The web has a lot of web crawlers, some of them are good and vital for your website such as Google bot, others can be harmful like email harvesting crawlers and content scrapers. Link crawlers come short of harmful but far from useful. They are not useful for your website, and they are not harmful in way they try to scrape content or anything like that, but they could be consuming your server resources with no benefit.
For SEOs that adopt black hat tactics like PBN (private blog network) those crawlers are a nightmare and can expose the network to competitors if left open, which in most cases will lead to a spam report causing the whole network to be de-indexed + a manual action applied to the money site if not a total deindexation.
The most popular link crawlers are Majestic, Ahrefs, Moz and SEMRush, please note that their crawlers user-agents will not match their brand name and can change in the future, so it is very important to keep an up-to-date list with the user-agents used by those crawlers. I will list below different ways to block them:
Robots.txt:
You add few lines to your robots.txt file that can disallow most popular link crawlers:
User-agent: Rogerbot
User-agent: Exabot
User-agent: MJ12bot
User-agent: Dotbot
User-agent: Gigabot
User-agent: AhrefsBot
User-agent: SemrushBot
User-agent: SemrushBot-SA
Disallow: /
The method above will be very effective assuming:
- You trust those crawler to obey the directions in the robots.txt file.
- The crawlers do no keep changing their user-agent's names.
- The companies that operate those crawlers do not use third party crawling services that come under different user-agents.
.htaccess:
The issue with this method is that it requires your hosting provider to be Apache based, if your host supports htaccess you can use the code below to block most popular link crawlers:
<IfModule mod_rewrite.c>
RewriteEngine on
RewriteCond %{HTTP_USER_AGENT} (ahrefsbot|mj12bot|rogerbot|exabot|dotbot|gigabot|semrush) [NC]
RewriteRule .* - [F,L]
</IfModule>
This method is better that robots.txt as the crawlers have no choice but to obey assuming they are not changing their user-agents, or using third party crawlers.
Using PHP:
If you website is built with PHP like WordPress you can add the code below to your header.php to block all link crawlers:
$badAgents = array('rogerbot','mj12bot', 'ahrefsbot', 'semrush', 'dotbot', 'gigabot', 'archive.org_bot');
foreach ($badAgents as $blacklist) {
if (preg_match("/$blacklist/", strtolower($_SERVER['HTTP_USER_AGENT'])) ) {
exit();
} }
This methods is good if your server doesn't support .htaccess , if you are using this method you need to make sure you block also the RSS feed feature in WordPress, you can do that by adding the code below to your function.php file in the theme folder:
function wpb_disable_feed() {
wp_die( __('No feed available,please visit our <a href="'. get_bloginfo('url') .'">homepage</a>!') );
}
add_action('do_feed_xml', 'wpb_disable_feed', 1);
add_action('do_feed', 'wpb_disable_feed', 1);
add_action('do_feed_rdf', 'wpb_disable_feed', 1);
add_action('do_feed_rss', 'wpb_disable_feed', 1);
add_action('do_feed_rss2', 'wpb_disable_feed', 1);
add_action('do_feed_atom', 'wpb_disable_feed', 1);
add_action('do_feed_rss2_comments', 'wpb_disable_feed', 1);
add_action('do_feed_atom_comments', 'wpb_disable_feed', 1);
Aggressive blocking (for PBN users):
If you are a regular webmaster that it is willing to save some server resources by blocking link crawlers, applying any of the methods above should be suffice; however, if you are a webmaster that wants to leave no chance for those crawlers to sneak in, you need to apply harsher measurements.
Robots.txt will be as below:
User-agent: *
Disallow: /
User-agent: Googlebot
Allow: /
This will allow only Google bot to crawl the website assuming the crawlers will obey robots.txt directions.
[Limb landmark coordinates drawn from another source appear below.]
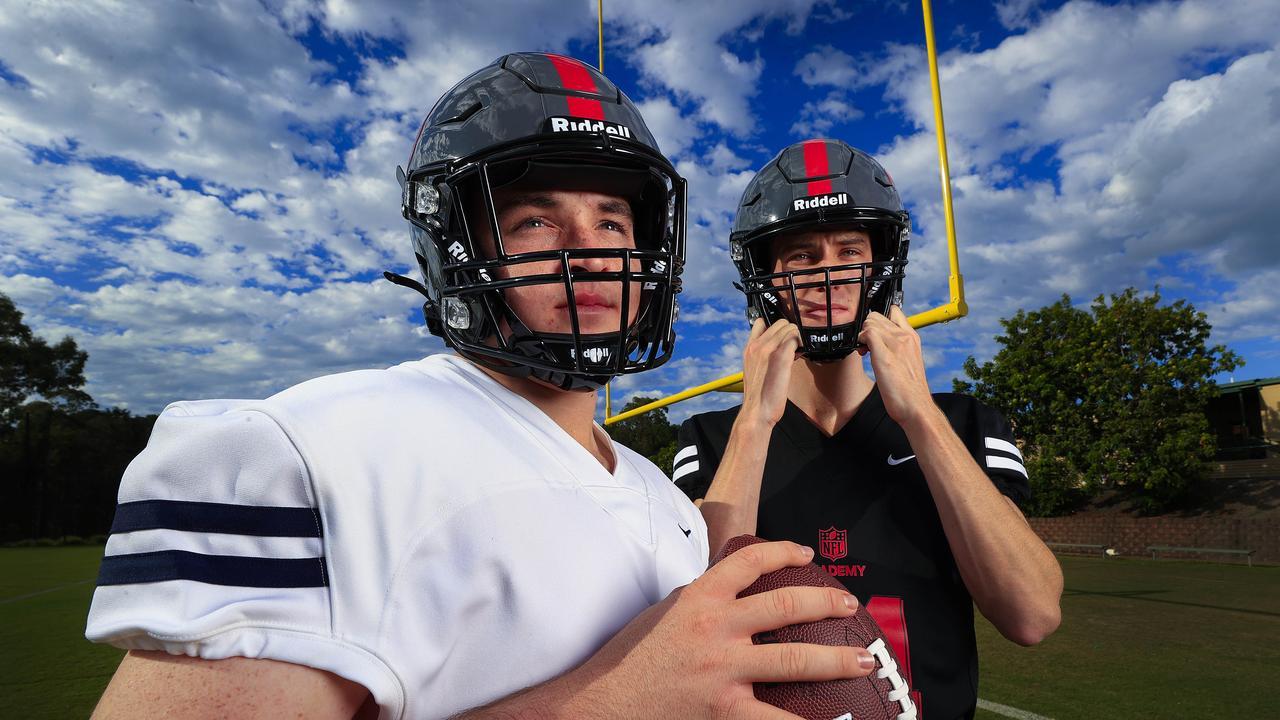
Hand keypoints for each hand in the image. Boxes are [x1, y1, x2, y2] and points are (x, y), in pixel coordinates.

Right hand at [571, 541, 873, 718]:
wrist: (600, 704)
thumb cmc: (630, 660)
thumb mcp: (663, 614)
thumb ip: (700, 601)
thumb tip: (735, 594)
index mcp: (699, 597)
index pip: (751, 561)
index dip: (785, 551)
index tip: (806, 554)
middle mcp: (715, 628)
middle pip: (787, 605)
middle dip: (828, 603)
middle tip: (850, 607)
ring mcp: (723, 671)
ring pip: (795, 659)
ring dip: (836, 660)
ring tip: (863, 662)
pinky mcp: (724, 711)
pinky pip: (777, 718)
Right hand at [740, 318, 800, 429]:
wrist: (757, 412)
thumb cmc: (759, 395)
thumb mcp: (753, 370)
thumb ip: (761, 355)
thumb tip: (778, 347)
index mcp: (749, 348)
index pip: (761, 322)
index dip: (775, 328)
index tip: (782, 338)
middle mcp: (756, 345)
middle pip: (780, 322)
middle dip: (789, 333)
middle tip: (792, 348)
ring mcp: (768, 349)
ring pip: (790, 328)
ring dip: (797, 338)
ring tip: (795, 353)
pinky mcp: (780, 356)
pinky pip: (796, 339)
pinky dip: (801, 346)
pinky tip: (798, 358)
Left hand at [858, 305, 934, 427]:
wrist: (916, 406)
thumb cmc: (909, 390)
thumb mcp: (907, 361)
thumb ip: (897, 348)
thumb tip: (880, 343)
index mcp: (912, 337)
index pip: (894, 312)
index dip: (879, 319)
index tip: (873, 333)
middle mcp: (906, 337)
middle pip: (877, 315)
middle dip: (867, 327)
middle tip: (867, 345)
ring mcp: (896, 344)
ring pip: (871, 322)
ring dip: (863, 335)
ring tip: (865, 351)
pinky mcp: (885, 355)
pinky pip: (867, 334)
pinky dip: (861, 341)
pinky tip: (864, 353)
You can also allow other agents used by major search engines like Bing.
If you are using Wodrepss you can hide the links from all user-agents excluding Google using the code below in functions.php:
add_filter( 'the_content', 'link_remove_filter' );
function link_remove_filter( $content ) {
if (!preg_match("/google/", strtolower($_SERVER['HTTP_USER_AGENT'])) && !preg_match('/\.googlebot|google\.com$/i', gethostbyaddr($_SERVER['REMOTE_ADDR'])) ) {
$content = preg_replace('#<a.*?>(.*?)</a>#is', '\1', $content);
}
return $content;
}
This code will allow only Google to see the links, it verifies also that the IP address belongs to Google and it is not faked.
Make sure also to block RSS using the code listed in the previous step, the code above will not be impacted by those crawlers changing their agents or coming with different agent's names.